Motorcycle maker hopes program revs up flat sales

MILWAUKEE -- Kari Schwear and her husband, Rob Schwear, took off one day last August on two sets of rented wheels from Harley-Davidson Inc., with their children straddled behind them.

The eight-hour motorcycle ride through the rolling hills of Amish country in Lancaster County, Pa., was an almost forgotten taste of freedom, which they gave up when they sold their 883 Sportster to buy a house in 1999.

''You could smell everything, you know, just your whole senses take over," said Kari Schwear, a 38-year-old waitress living in Reading, Pa. ''I'd say we put three or four hundred miles on that day. We rode all day. It was great."

Eight months after renting, the Schwears broke down and bought two bikes, a $16,445 Fat Boy for her, and a $14,995 Night Train for him.

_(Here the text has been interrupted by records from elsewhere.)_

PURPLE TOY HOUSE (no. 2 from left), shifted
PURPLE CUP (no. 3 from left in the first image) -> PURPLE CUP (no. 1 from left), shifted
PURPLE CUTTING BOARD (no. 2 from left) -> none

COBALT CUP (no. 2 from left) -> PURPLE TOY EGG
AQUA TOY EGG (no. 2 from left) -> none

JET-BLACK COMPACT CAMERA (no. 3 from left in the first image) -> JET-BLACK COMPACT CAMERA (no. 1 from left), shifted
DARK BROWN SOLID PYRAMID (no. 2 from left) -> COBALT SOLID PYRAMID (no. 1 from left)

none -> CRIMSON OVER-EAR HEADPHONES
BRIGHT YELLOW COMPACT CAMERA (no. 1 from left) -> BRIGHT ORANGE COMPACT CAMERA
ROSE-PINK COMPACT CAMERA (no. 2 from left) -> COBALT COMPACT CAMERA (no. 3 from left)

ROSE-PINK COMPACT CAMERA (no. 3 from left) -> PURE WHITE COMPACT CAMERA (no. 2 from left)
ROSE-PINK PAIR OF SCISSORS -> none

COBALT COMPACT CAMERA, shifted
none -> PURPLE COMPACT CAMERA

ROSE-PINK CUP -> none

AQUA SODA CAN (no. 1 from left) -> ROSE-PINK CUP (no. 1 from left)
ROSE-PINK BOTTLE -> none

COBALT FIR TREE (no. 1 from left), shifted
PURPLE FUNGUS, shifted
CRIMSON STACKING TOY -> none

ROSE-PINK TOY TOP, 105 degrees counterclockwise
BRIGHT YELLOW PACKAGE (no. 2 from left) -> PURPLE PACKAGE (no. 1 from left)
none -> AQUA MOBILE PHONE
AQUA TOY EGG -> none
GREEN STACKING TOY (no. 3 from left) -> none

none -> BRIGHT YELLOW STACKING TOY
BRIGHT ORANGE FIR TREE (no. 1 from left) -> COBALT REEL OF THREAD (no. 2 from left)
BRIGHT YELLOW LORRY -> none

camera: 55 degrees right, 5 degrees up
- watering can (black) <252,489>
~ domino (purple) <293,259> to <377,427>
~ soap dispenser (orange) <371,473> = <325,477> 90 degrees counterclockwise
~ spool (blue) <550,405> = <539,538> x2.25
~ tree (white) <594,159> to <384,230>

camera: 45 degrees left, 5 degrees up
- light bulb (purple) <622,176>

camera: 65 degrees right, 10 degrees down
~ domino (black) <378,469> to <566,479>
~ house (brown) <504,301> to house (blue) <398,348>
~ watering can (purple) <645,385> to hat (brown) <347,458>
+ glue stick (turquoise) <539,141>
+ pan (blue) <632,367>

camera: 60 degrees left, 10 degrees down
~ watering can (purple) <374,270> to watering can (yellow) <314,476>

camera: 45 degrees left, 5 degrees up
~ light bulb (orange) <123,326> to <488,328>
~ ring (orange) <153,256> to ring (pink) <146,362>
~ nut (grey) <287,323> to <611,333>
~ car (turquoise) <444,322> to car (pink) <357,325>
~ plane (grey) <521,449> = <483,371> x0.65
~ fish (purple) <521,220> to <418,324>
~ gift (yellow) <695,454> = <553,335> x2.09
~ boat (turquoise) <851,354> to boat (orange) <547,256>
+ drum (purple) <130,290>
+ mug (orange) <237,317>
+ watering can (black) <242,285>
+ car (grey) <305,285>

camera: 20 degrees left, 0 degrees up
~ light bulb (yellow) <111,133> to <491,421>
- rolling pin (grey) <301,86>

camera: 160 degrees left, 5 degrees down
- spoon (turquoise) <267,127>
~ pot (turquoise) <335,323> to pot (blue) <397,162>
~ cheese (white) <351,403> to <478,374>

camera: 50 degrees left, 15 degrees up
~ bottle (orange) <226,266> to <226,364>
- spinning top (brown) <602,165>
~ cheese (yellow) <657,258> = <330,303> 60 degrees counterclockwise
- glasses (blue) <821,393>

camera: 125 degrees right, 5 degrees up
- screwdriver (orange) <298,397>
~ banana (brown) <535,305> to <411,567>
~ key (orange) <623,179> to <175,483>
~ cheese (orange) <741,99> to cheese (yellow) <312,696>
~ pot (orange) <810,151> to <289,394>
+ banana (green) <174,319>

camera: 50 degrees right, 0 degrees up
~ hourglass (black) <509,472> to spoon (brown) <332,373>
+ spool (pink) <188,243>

The iconic motorcycle maker needs to attract more people like the Schwears as it fights flat domestic sales. Analysts have said that if the company wants to stay successful it must broaden its appeal beyond its traditional base of middle-aged men.

The rental program, which started in 1999, is a tool for Harley-Davidson to hook customers on riding and entice them to commit to buying a motorcycle.

''They're looking to get the experience of riding a Harley out on the open road," said Lara Lee, Harley-Davidson's vice president of enthusiast services. ''For a lot of people it's a great way for them to try out the products before they buy."

Although the renters are primarily men, Lee said, the program does ease the buying process for people who may have just learned to ride on Harley's Rider's Edge program -- whose clientele is 40 percent female and about 30 percent under age 35.

''There are examples of that -- learn, rent, and then buy," Lee said.

Analysts say the program helps sales, but just how much is unclear. ''It's subtle and not measurable, but sure it's a plus," said Bob Simonson, an analyst with William Blair & Co.

''But if you look at the retail sales at the dealer level, they've been slowing now for two or three years. So it's not like this has served to either accelerate their business or to prevent it from slowing," he said.

What is clear is that the rental program has ballooned since starting six years ago. It has gone from six participating dealerships to 250, including 52 in countries such as France, Italy, Canada, Costa Rica, Australia, and Mexico. Harley-Davidson plans to add 20 to 30 participating outlets a year.

The number of days the motorcycles were rented shot up from 401 in 1999 to a worldwide total of 224,134 in 2004.

Harley-Davidson says 32 percent of rental customers they surveyed bought a bike or placed an order after renting, and another 37 percent planned to buy one within a year. About half of the renters spent more than $100 on Harley accessories like T-shirts and gloves.

Harley's program gives licensed riders a chance to ride for about $135 to $150 a day, with the use of helmets and rain suits thrown in.